/---

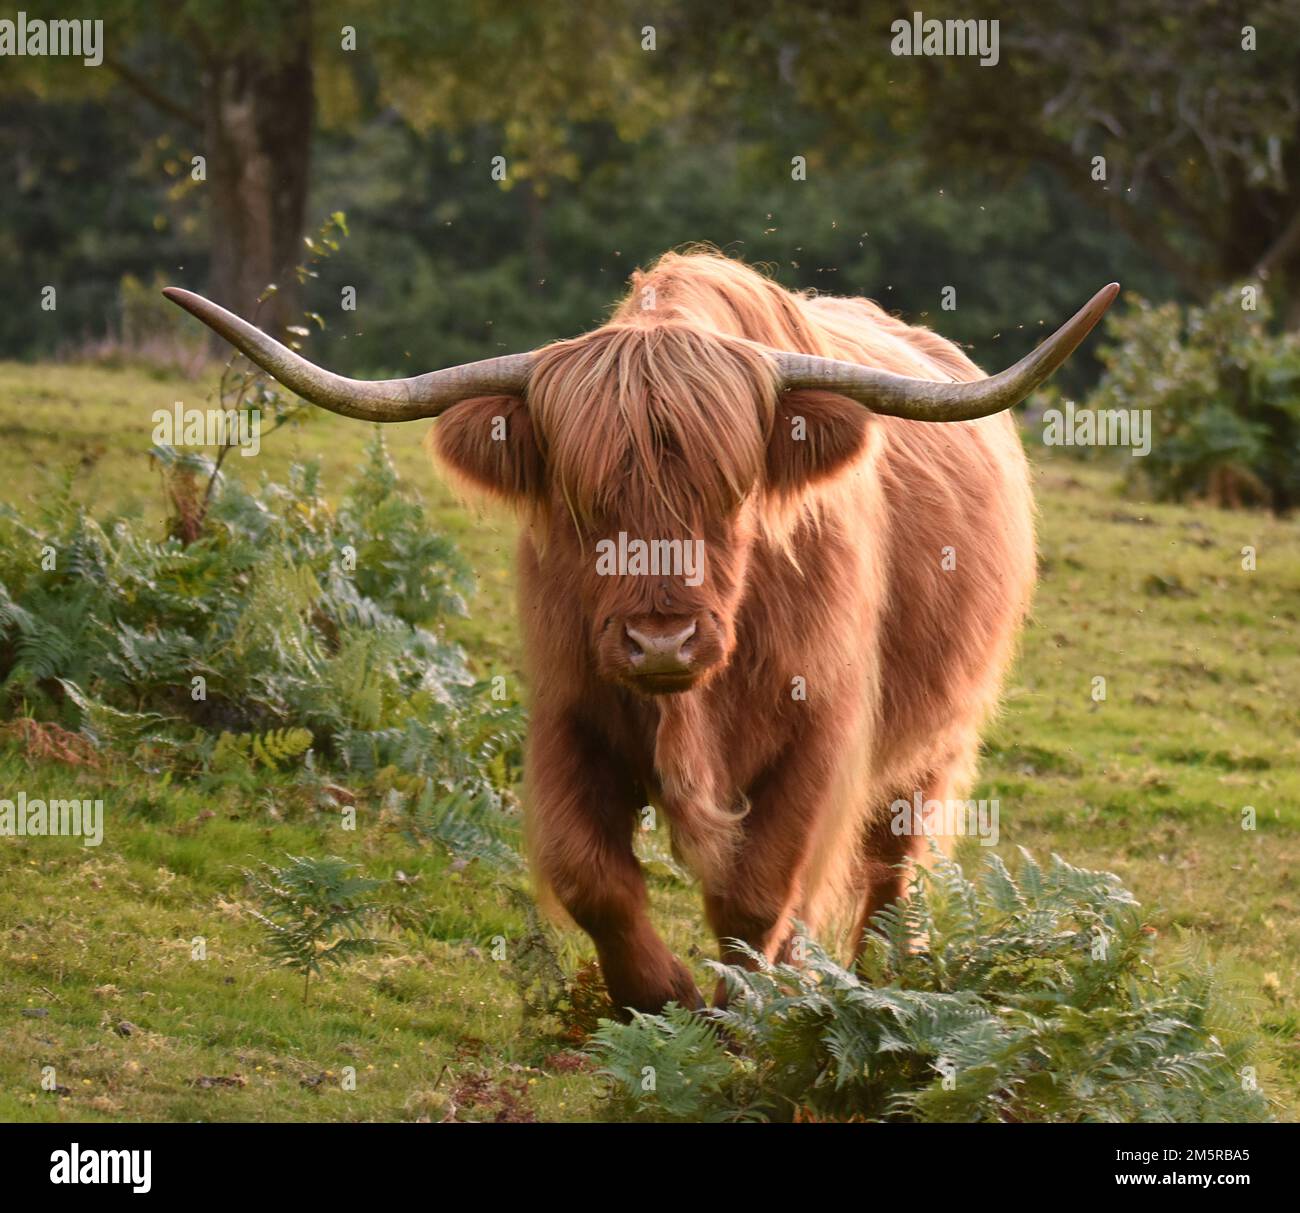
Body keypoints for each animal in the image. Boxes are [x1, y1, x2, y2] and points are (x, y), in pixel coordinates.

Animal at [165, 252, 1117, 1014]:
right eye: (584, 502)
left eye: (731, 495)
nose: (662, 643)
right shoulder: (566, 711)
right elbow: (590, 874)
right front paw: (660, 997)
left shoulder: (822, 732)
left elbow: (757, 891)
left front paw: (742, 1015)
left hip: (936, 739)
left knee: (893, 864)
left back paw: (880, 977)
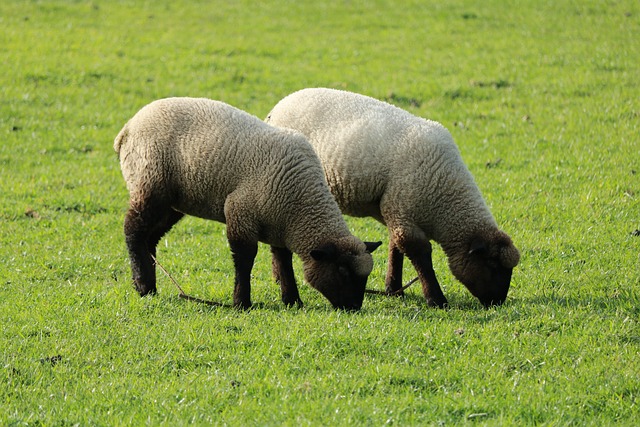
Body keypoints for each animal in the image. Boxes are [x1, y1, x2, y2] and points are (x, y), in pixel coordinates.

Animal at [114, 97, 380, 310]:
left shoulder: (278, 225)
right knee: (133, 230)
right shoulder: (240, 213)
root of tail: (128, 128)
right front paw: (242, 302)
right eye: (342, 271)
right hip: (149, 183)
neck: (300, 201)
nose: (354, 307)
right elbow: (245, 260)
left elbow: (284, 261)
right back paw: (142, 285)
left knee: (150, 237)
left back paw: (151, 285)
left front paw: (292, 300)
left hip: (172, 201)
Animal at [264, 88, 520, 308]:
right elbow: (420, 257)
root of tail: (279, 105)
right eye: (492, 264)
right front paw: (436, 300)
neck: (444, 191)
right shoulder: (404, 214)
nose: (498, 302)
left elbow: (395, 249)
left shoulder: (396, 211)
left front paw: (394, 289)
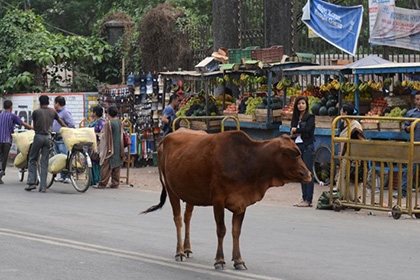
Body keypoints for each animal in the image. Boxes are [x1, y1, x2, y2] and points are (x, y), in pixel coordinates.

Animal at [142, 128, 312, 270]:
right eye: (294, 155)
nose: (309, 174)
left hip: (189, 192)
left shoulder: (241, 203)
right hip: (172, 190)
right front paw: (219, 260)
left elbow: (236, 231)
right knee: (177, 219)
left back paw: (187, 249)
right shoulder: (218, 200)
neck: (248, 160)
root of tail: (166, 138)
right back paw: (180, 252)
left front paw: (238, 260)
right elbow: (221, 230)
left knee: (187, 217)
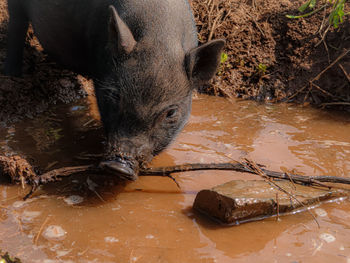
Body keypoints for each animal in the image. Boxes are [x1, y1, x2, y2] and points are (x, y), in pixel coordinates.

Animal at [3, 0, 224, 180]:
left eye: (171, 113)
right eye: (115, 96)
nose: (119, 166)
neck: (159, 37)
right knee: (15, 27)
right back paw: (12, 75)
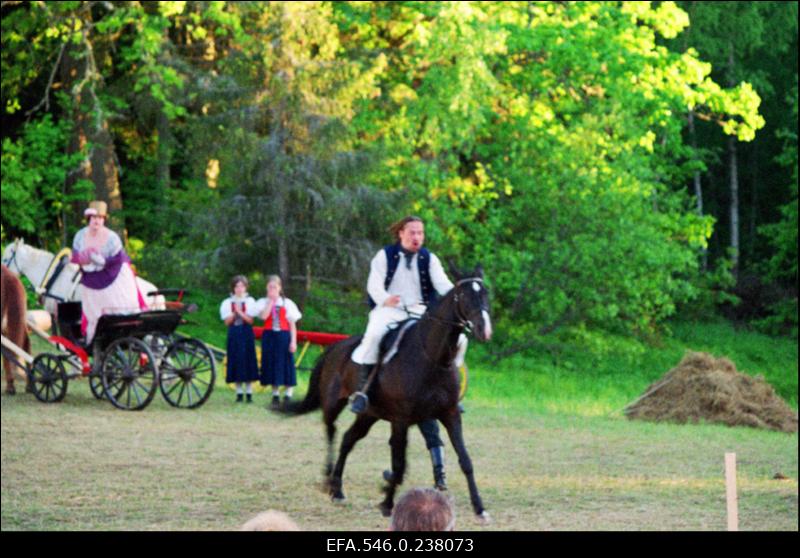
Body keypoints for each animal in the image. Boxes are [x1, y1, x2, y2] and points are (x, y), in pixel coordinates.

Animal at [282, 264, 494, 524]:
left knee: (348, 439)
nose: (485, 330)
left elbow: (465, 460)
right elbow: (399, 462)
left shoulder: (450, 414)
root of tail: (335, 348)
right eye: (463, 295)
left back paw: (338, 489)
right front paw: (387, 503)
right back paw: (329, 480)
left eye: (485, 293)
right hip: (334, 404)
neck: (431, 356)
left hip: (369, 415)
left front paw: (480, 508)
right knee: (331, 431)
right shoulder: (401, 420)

\---
/---

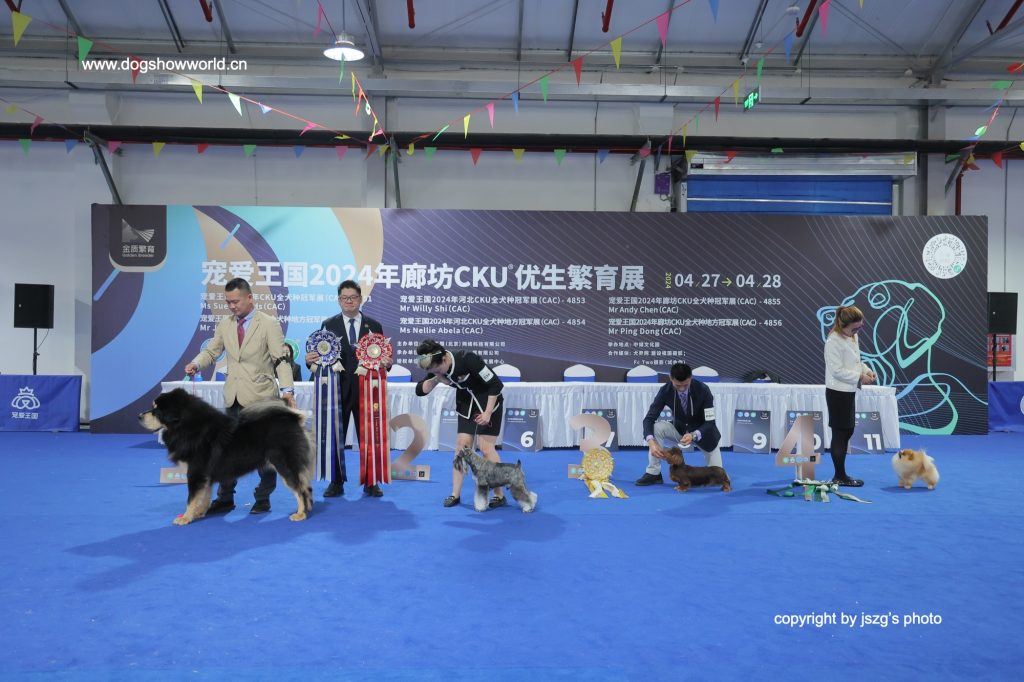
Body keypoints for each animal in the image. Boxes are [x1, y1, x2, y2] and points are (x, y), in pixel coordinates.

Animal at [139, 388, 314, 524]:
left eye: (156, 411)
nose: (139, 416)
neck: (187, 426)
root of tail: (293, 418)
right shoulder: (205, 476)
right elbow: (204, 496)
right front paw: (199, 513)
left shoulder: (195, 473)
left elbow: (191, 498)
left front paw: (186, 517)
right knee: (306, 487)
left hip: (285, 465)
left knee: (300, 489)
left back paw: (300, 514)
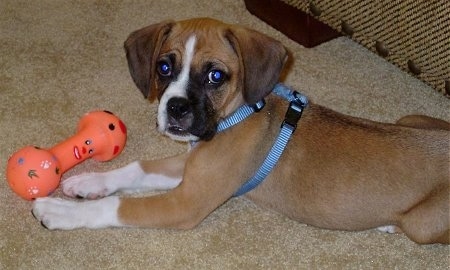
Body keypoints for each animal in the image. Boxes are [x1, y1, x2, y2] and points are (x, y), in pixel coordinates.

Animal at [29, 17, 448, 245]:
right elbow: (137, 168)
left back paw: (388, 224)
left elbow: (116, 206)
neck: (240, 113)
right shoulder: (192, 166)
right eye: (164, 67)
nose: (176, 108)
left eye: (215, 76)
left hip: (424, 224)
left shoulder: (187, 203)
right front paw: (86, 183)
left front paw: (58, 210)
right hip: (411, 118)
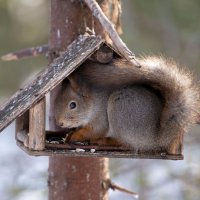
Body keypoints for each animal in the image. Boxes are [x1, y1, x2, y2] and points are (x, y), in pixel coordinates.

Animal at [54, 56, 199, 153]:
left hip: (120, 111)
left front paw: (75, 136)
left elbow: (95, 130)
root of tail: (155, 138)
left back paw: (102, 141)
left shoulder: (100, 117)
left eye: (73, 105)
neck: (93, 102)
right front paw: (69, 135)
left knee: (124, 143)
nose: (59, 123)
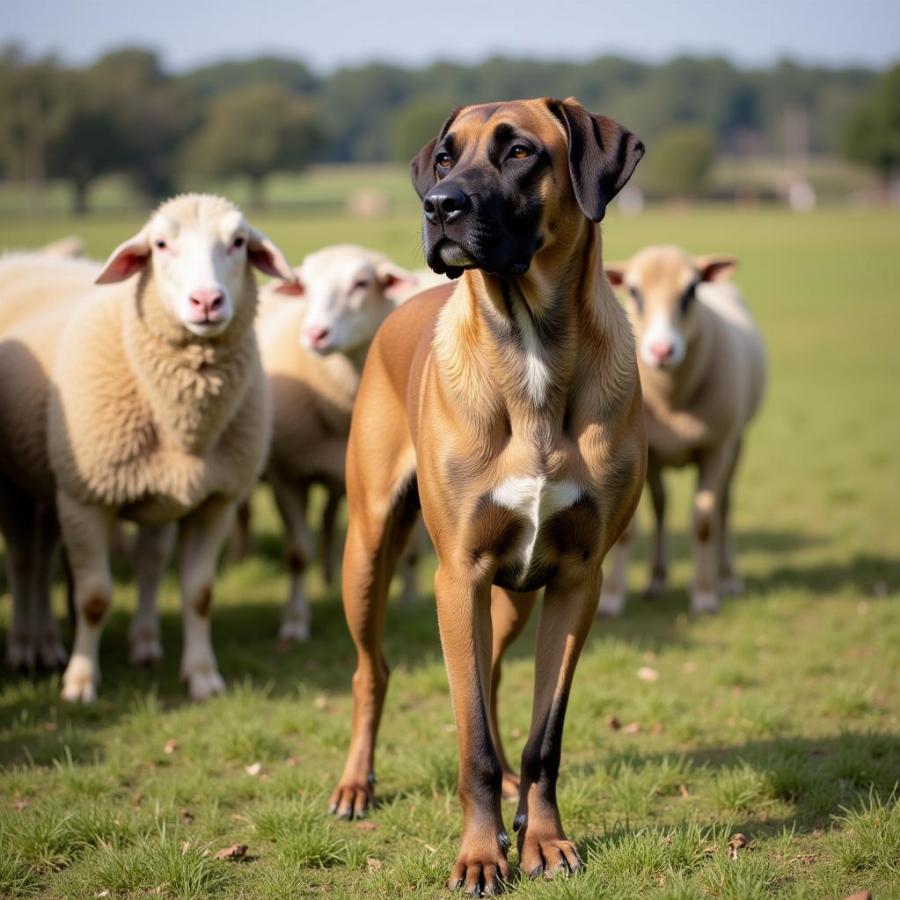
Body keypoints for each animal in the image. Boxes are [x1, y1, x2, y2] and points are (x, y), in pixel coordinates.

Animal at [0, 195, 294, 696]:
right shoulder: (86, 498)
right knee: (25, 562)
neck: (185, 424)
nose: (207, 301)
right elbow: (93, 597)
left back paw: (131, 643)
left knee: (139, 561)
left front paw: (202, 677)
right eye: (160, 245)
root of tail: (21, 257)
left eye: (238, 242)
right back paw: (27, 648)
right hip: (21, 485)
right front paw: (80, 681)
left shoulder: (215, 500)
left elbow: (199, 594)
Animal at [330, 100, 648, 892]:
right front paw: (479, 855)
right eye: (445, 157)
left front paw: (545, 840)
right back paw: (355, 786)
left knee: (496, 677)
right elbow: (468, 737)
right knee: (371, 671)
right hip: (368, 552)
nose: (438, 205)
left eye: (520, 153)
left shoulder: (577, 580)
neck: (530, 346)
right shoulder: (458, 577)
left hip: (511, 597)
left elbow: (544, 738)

\---

What you will do
Everything from the line with "left eye: (238, 242)" through the line with "left elbow: (544, 738)" should be written out exactly as it appears above, end lines included, and nothing outside that range.

Solution to this problem
left eye: (238, 242)
right back paw: (27, 648)
right hip: (21, 485)
right front paw: (80, 681)
left shoulder: (215, 500)
left elbow: (199, 594)
Animal at [330, 100, 648, 892]:
right front paw: (479, 855)
right eye: (445, 157)
left front paw: (545, 840)
right back paw: (355, 786)
left knee: (496, 677)
right elbow: (468, 737)
right knee: (371, 671)
right hip: (368, 552)
nose: (438, 205)
left eye: (520, 153)
left shoulder: (577, 580)
neck: (530, 346)
right shoulder: (458, 577)
left hip: (511, 597)
left elbow: (544, 738)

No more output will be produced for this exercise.